DeepSpeed
DeepSpeed copied to clipboard
[BUG] assert all_groups_norm > 0 | Error related to Bf16 optimizer it seems
Describe the bug A clear and concise description of what the bug is.
Many of my trainings when in the config we have: bf16=True, around a few hundred steps the training crashes on the assertion error:
"assert all_groups_norm > 0"
To Reproduce Steps to reproduce the behavior: I am not entirely sure what causes it aside from having bf16 enabled sometimes. Here is the config I have been using
deepspeed: gradient_accumulation_steps: 1 steps_per_print: 2000 optimizer: type: "Adam" params: lr: 1.0e-4 betas: [0.9, 0.985] eps: 1.0e-8 weight_decay: 0.05
scheduler:
type: "WarmupDecayLR"
params:
warmup_min_lr: 0
warmup_max_lr: ${deepspeed.optimizer.params.lr}
warmup_num_steps: 250
warmup_type: "linear"
total_num_steps: 20000
gradient_clipping: 1.0
prescale_gradients: False
bf16:
enabled: True
wall_clock_breakdown: True
zero_optimization:
stage: 0
allgather_partitions: True
allgather_bucket_size: 2e8
overlap_comm: True
reduce_scatter: True
reduce_bucket_size: 2e8
contiguous_gradients: True
zero_quantized_nontrainable_weights: False
flops_profiler:
enabled: False
profile_step": 1
module_depth: -1
top_modules: 1
detailed: True
output_file: null
activation_checkpointing:
partition_activation: False # Enables partition activation when used with model parallelism
cpu_checkpointing: False
contiguous_memory_optimization: False
number_checkpoints: None
synchronize_checkpoint_boundary: False
profile: False
comms_logger:
enabled: True
verbose: False
prof_all: True
debug: False
Expected behavior A clear and concise description of what you expected to happen.
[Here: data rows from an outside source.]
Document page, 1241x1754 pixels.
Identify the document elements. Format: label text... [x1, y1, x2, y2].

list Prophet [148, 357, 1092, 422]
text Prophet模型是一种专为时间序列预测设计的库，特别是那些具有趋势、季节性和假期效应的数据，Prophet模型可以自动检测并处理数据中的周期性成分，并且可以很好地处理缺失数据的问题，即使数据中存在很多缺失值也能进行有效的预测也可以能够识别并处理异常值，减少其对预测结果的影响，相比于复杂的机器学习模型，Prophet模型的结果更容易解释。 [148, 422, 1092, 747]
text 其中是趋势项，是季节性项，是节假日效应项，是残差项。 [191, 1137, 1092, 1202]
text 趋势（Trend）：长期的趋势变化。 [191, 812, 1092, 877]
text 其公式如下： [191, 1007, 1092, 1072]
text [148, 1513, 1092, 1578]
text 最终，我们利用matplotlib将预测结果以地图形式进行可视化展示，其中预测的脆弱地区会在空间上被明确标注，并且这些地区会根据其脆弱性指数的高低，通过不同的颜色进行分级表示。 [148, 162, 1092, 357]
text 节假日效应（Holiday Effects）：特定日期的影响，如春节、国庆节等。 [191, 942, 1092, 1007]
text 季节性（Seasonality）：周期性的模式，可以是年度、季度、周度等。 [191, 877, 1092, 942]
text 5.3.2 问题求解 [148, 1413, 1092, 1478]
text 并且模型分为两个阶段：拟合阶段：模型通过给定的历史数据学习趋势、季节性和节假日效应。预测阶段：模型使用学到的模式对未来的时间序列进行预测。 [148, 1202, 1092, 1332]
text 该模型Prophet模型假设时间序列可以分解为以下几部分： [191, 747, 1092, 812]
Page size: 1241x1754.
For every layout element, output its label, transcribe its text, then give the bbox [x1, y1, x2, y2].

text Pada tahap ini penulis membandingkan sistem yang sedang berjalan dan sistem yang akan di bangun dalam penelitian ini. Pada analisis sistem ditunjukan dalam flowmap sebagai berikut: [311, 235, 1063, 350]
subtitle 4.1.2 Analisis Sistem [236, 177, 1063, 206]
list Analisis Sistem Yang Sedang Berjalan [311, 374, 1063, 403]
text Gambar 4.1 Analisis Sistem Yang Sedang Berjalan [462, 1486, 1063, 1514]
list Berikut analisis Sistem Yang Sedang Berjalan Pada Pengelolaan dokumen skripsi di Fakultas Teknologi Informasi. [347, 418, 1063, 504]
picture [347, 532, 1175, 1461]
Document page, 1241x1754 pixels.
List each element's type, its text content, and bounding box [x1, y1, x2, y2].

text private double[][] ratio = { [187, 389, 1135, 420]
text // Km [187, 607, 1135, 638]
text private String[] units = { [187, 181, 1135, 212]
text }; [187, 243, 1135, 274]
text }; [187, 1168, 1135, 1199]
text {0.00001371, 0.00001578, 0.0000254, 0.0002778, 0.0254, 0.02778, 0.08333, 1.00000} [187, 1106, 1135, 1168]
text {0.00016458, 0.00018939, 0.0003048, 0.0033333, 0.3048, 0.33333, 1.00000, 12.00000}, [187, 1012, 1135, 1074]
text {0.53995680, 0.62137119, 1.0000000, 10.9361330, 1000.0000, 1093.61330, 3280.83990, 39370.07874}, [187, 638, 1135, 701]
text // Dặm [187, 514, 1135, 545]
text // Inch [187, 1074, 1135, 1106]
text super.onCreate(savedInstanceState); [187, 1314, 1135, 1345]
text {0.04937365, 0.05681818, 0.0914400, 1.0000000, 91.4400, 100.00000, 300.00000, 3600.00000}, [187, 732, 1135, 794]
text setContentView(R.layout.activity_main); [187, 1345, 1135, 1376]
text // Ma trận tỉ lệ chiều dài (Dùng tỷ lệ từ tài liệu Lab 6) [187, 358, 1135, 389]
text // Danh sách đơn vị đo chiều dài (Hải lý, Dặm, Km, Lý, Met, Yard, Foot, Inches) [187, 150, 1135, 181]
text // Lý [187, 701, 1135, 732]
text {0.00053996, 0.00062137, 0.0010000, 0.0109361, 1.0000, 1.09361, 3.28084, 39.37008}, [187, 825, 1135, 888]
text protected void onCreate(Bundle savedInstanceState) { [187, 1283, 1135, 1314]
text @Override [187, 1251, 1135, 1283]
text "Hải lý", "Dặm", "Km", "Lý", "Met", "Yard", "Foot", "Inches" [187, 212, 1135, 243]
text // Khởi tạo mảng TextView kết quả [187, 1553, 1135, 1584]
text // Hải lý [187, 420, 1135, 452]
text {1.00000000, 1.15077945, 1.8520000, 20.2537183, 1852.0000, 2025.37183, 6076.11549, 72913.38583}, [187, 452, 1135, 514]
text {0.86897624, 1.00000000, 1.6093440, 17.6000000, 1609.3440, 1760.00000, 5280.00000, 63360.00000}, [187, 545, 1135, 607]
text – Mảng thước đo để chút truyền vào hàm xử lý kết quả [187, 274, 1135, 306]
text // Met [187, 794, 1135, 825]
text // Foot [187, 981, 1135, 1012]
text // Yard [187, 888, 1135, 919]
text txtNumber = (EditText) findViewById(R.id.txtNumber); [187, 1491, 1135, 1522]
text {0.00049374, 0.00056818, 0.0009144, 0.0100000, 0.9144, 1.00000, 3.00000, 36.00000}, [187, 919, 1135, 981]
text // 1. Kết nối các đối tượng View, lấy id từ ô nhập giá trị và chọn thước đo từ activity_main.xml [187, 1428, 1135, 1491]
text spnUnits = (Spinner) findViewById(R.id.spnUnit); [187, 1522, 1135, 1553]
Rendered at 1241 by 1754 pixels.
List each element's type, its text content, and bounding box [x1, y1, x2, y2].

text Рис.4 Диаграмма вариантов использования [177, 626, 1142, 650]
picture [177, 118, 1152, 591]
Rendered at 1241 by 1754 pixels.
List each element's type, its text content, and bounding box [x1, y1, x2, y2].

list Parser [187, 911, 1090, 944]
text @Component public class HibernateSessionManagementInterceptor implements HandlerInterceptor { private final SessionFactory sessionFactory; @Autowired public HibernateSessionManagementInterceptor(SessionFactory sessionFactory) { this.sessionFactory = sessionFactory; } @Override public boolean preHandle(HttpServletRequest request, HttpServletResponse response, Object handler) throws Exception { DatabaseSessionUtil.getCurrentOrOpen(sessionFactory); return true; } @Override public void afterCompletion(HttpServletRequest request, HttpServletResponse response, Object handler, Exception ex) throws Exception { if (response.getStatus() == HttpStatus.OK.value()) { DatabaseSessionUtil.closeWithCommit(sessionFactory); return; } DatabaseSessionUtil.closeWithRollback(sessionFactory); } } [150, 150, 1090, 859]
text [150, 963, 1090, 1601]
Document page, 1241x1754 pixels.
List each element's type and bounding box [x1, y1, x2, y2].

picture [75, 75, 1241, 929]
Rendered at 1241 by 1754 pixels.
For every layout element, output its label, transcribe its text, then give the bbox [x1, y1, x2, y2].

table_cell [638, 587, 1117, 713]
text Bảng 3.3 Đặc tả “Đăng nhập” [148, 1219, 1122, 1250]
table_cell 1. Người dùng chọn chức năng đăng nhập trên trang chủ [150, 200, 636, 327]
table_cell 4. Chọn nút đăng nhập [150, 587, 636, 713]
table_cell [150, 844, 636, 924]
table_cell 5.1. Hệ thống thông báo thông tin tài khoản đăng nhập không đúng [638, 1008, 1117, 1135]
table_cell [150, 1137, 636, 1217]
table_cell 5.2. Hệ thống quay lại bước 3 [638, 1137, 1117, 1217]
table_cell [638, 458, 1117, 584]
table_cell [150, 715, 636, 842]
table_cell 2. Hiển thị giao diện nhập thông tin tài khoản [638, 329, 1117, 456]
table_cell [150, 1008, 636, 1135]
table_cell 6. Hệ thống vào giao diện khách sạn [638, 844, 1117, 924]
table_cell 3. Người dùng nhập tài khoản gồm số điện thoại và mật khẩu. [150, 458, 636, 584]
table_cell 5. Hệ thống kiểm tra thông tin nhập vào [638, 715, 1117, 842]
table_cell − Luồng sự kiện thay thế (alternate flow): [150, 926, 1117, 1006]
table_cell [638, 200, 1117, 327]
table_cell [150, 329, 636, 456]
Not crash I think, I'm sure the assertion is there for a reason though.
ds_report output
Please run ds_report to give us details about your setup.
Screenshots
If applicable, add screenshots to help explain your problem.
System info (please complete the following information):
- OS: Ubuntu 22.04
- GPU count and types: 2x A100 on a 8x node
- Interconnects (if applicable)
- Python version: 3.8.18
- Any other relevant info about your setup
Launcher context
Are you launching your experiment with the deepspeed launcher, MPI, or something else?
No, using srun torchrun train.py --deepspeed
Docker context Are you using a specific docker image that you can share?
N/a
Additional context Add any other context about the problem here.
Only happens with some of the models i've trained
I also encountered this bug when using deepspeed==0.13.1 in Huggingface Transformers trainer. However, after I upgraded deepspeed to 0.13.5, the bug disappeared. So, maybe you can try
pip3 install deepspeed==0.13.5
I also encountered this bug when using deepspeed==0.13.1 in Huggingface Transformers trainer. However, after I upgraded deepspeed to 0.13.5, the bug disappeared. So, maybe you can try
pip3 install deepspeed==0.13.5
Still encountered this bug using 0.13.5 or 0.14.0 after switching to other machines.
I also encountered the error "assert all_groups_norm > 0", does anybody know how to solve it?
I think the error suggests vanishing gradient, but it's strange that I don't see it when using fp16 or full precision
I encountered the same error "assert all_groups_norm > 0", does anyone have a solution?
any solution?
I encountered the same issue. Is there any solution?
... /deepspeed/runtime/bf16_optimizer.py", line 312, in step [rank0]: assert all_groups_norm > 0. [rank0]: AssertionError
deepspeed 0.15.0 transformers 4.44.2
I encountered the same issue. Is there any solution?
... /deepspeed/runtime/bf16_optimizer.py", line 312, in step [rank0]: assert all_groups_norm > 0. [rank0]: AssertionError
deepspeed 0.15.0 transformers 4.44.2
I resolved this issue. In my case, the cause was not related to the versions of Deepspeed, Tranformers, or other dependencies. The problem was with the model checkpoint for "clip-vit-large-patch14", which seemed to be corrupted, though I'm not sure why. After re-downloading it from Huggingface, the issue was clearly resolved.
The above issue occured when I use Deepspeed with zero0.json. When I use zero1 or zero2, the issue of loss being zero and grad_norm=NaN occured.
Now, all issues are clearly resolved after re-downloading the CLIP model.
What's your weight_decay setting? 1e-2 can be too large for certain tasks, especially in highly unbalanced classification tasks.